HC reverses trial court’s acquittal order in 2003 attempt to murder case
Swati Deshpande@timesgroup.com
Mumbai:14.03.2021
A youth, barely 20-yearsold, who two decades ago stabbed a judge’s wife thrice, found his 2003 acquittal for attempt to murder reversed by the Bombay high court on Thursday for being “perverse.’’ A bench of Justices Ravindra Ghughe and B U Debadwar of the Aurangabad bench of the HC said it was “shocked by the frightful conclusion of the trial court’’. It said “to justify a conviction under section 307 of the IPC, it is not essential that an injury capable of causing death should have been inflicted”. The HC said, “The intention of the accused has to be gathered from circumstances like nature of the weapon, motive of the accused, parts of the body where injury was caused, nature of injury and severity of the blows.’’ Then a teen, “apparently furious’’ at having been denied entry to the judge’s house the previous day when he had asked for a spade to allegedly carry out some masonry work, he showed up the next afternoon, and entered when the door was ajar.

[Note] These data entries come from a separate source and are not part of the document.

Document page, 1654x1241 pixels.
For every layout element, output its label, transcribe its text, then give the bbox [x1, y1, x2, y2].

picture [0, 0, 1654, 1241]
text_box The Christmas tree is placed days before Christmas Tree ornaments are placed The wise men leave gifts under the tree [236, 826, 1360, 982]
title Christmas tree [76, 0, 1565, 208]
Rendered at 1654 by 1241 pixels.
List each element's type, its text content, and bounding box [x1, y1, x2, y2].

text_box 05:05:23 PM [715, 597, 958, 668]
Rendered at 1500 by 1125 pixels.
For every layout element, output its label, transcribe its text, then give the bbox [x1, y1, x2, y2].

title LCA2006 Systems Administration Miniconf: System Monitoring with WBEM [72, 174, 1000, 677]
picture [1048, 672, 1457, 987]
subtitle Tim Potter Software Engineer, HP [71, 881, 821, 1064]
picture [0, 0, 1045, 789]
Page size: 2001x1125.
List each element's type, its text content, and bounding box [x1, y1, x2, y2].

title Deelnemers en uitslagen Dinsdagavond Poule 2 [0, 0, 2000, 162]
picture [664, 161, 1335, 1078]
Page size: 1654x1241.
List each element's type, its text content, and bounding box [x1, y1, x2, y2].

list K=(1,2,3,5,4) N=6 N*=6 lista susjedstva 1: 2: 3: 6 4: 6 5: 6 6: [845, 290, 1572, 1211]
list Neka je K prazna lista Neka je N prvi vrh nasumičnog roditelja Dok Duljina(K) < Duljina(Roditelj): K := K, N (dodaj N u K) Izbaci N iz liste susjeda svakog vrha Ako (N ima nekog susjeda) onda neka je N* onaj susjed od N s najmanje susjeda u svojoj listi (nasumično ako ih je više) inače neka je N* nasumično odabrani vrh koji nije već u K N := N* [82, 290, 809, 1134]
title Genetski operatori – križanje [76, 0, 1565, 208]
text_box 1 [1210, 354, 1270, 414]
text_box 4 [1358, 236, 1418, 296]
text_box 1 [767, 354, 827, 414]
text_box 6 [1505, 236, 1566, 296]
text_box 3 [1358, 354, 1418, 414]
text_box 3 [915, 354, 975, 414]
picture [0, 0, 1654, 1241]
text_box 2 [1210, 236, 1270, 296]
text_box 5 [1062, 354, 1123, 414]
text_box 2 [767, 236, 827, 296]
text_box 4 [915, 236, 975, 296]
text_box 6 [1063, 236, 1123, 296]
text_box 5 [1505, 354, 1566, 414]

He walked to the kitchen, questioned the judge’s wife for having sent him away and before she could answer, whipped out a button knife—a rampuri—and stabbed her in her stomach and under the ribs.
It was four hours before a doctor saw her and a few more before surgeries were performed. The doctor deposed that two injuries were life threatening and had she not received “immediate treatment she would have died’’. She survived. Her husband, a civil judge at Nanded, was not at home.